Paul Marquart, Revenue Commissioner, and the chairs of tax committees at the Minnesota State Capitol said that they will work together to correct an error in a tax law worth $3 billion approved in May.
Due to a drafting mistake, outdated rates of standard deductions were incorporated into law for the tax year 2024. This means married joint filers will see a deduction rate of $24,400 instead of the adjusted $27,650. Single filers would see a deduction of $12,200 instead of $13,825.
Marquart stated that the officials did not notice the error when putting together the tax package. They only noticed recently the inclusion of the 2019 deduction rates, instead of the updated ones.
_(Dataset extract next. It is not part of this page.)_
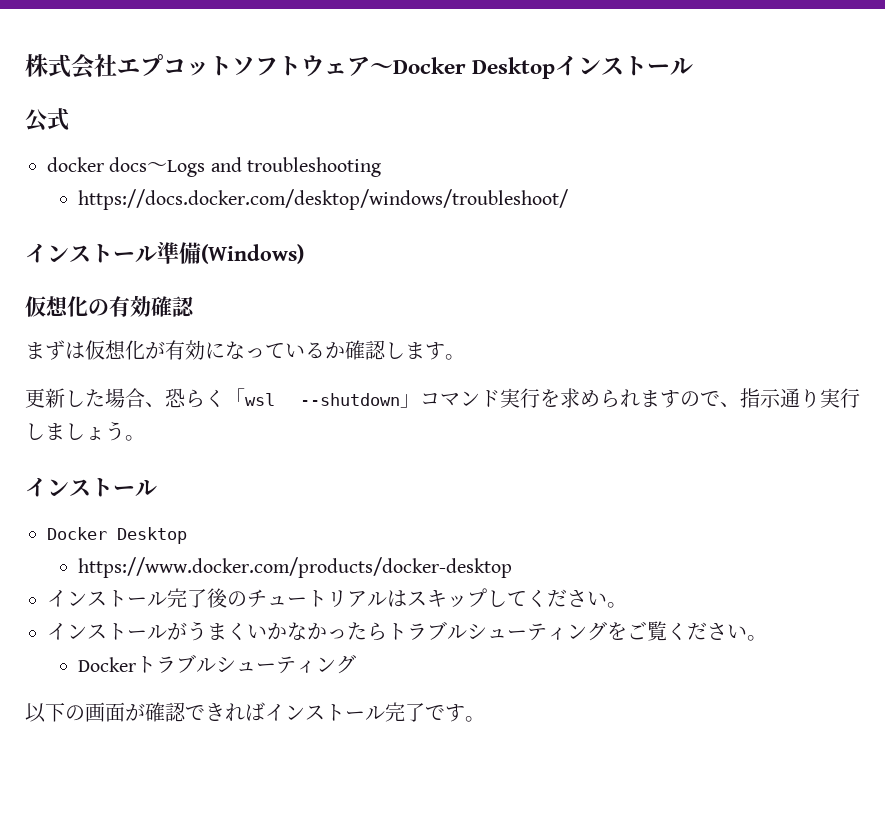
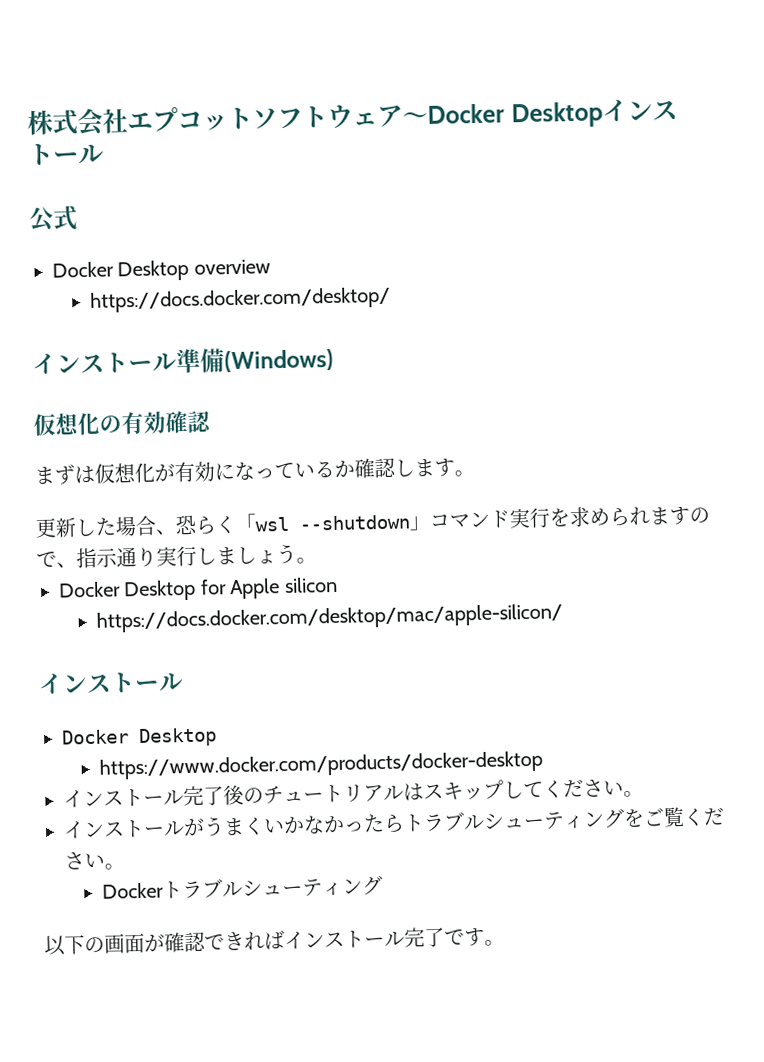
[47,157,382,177] [77,189,568,210] docker docs〜Logs and troubleshooting // https://docs.docker.com/desktop/windows/troubleshoot/ -> [52,259,271,282] [89,286,391,313] Docker Desktop overview // https://docs.docker.com/desktop/
(145, 438) none -> [58,576,338,602] [95,603,563,633] // Docker Desktop for Apple silicon // https://docs.docker.com/desktop/mac/apple-silicon/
MinnPost was the first to report this error and warned that it could result in income tax payers losing $352 million per year if not corrected. In a press release, the commissioner, Senate Tax Committee chair Ann Rest, DFL – New Hope, and House Tax Committee chair Aisha Gómez, DFL – Minneapolis, stated that they would issue a correction.
Marquart said to MPR News that “because of the sheer amount, we thought it would be right to let people know about this situation, be transparent and, you’ll see, educate them.”
The law could be fixed by lawmakers when they return to St. Paul in February next year and avoid any impact on taxpayers before 2024 tax filings.
“There are no impacts on taxpayers at this time.” Marquart stated that “we have the assurance that there won’t be any impact on taxpayers going forward.”
Tax law will also include child tax credits and one-time rebates for over 2.5 million Minnesotans. Some corporations and individuals who benefit from investment earnings may be subject to tax increases.